I was attracted to Arrupe College by its mission to care for the whole student and the unique place it occupies between secondary education and a four-year institution. As a product of eight years of Jesuit education, I see great value in the role of professors, not only as experts in their field but also as mentors and advisors to young adults looking to improve themselves and the world around them. I also believe that junior colleges are an extremely important part of our education system in acting as a low-cost but high-impact gateway to a bachelor’s degree.
Talk a little about the classes you teach.
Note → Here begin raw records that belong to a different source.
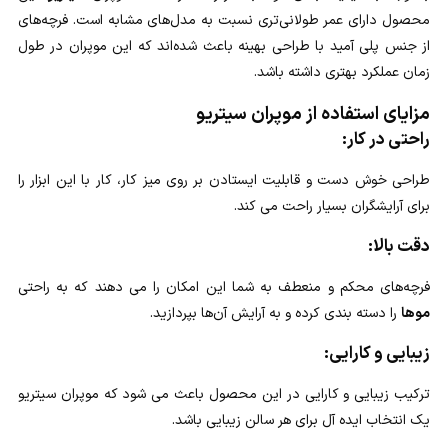
محصول دارای عمر طولانی‌تری نسبت به مدل‌های مشابه است. فرچه‌های
از جنس پلی آمید با طراحی بهینه باعث شده‌اند که این موپران در طول
زمان عملکرد بهتری داشته باشد.
مزایای استفاده از موپران سیتریو
راحتی در کار:
طراحی خوش دست و قابلیت ایستادن بر روی میز کار، کار با این ابزار را
برای آرایشگران بسیار راحت می کند.
دقت بالا:
فرچه‌های محکم و منعطف به شما این امکان را می دهند که به راحتی
موها
را دسته بندی کرده و به آرایش آن‌ها بپردازید.
زیبایی و کارایی:
ترکیب زیبایی و کارایی در این محصول باعث می شود که موپران سیتریو
یک انتخاب ایده آل برای هر سالن زیبایی باشد.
For me, the ‘what I’m teaching’ is less important than the ‘how I’m teaching it.’ In all of my classes, I am most focused on presenting inquiry-based problems that help students not just learn the math content but make sense of it. Although this approach must be reconciled with a need to cover a certain amount of content, it really helps students form a meaningful bond with the math they’re learning. I also place a lot of value in conversing with my students about the concepts they're learning and I frequently deflect questions directed at me towards other students in order to facilitate peer-to-peer math conversation. Finally, I often encourage students to initially attempt to solve problems in their head, as a way to build both confidence, mastery and fluency.
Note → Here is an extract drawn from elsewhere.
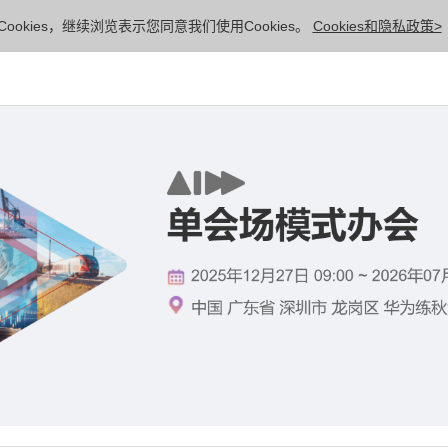
ookies，继续浏览表示您同意我们使用Cookies。
Cookies和隐私政策>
How did you get involved in teaching mathematics?
Upon graduating Georgetown, I joined Math for America, a program that, at the time, encouraged people with math backgrounds to enter the teaching profession and supported them to be lifelong professional educators. Before applying to join MfA, I wasn’t totally sure I wanted to teach, but between my mother’s successful career as a middle school math teacher and what I felt was a lack of math educators who valued an active learning environment, I knew that I could fill a need and have a wonderful time doing so. I’ve taught middle and high school math for the last five years in Hell’s Kitchen and Harlem in New York and it is equally rewarding and challenging every year.
What’s your favorite part about teaching? And the biggest challenge?
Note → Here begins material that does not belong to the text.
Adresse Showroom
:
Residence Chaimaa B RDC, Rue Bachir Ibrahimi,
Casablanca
I love to watch students interact both with each other and with the math. It’s great to see students have their “a-ha” moments and it’s just as great to watch them struggle through a problem, only to reach out to their notes or one of their peers for assistance. I would be remiss if I didn’t mention that I also love the performance aspect when I am presenting new material to the front of the class. My biggest challenge is creating the aforementioned productive struggle during class. It takes an incredible amount of experience, thought and time to come up with a lesson, classwork and discussion questions that can allow every student in the class – no matter what their prior experience or level is – to interact meaningfully with the math content. After every class, I reflect on what went well and what I could have done better as a facilitator. There is always room to improve!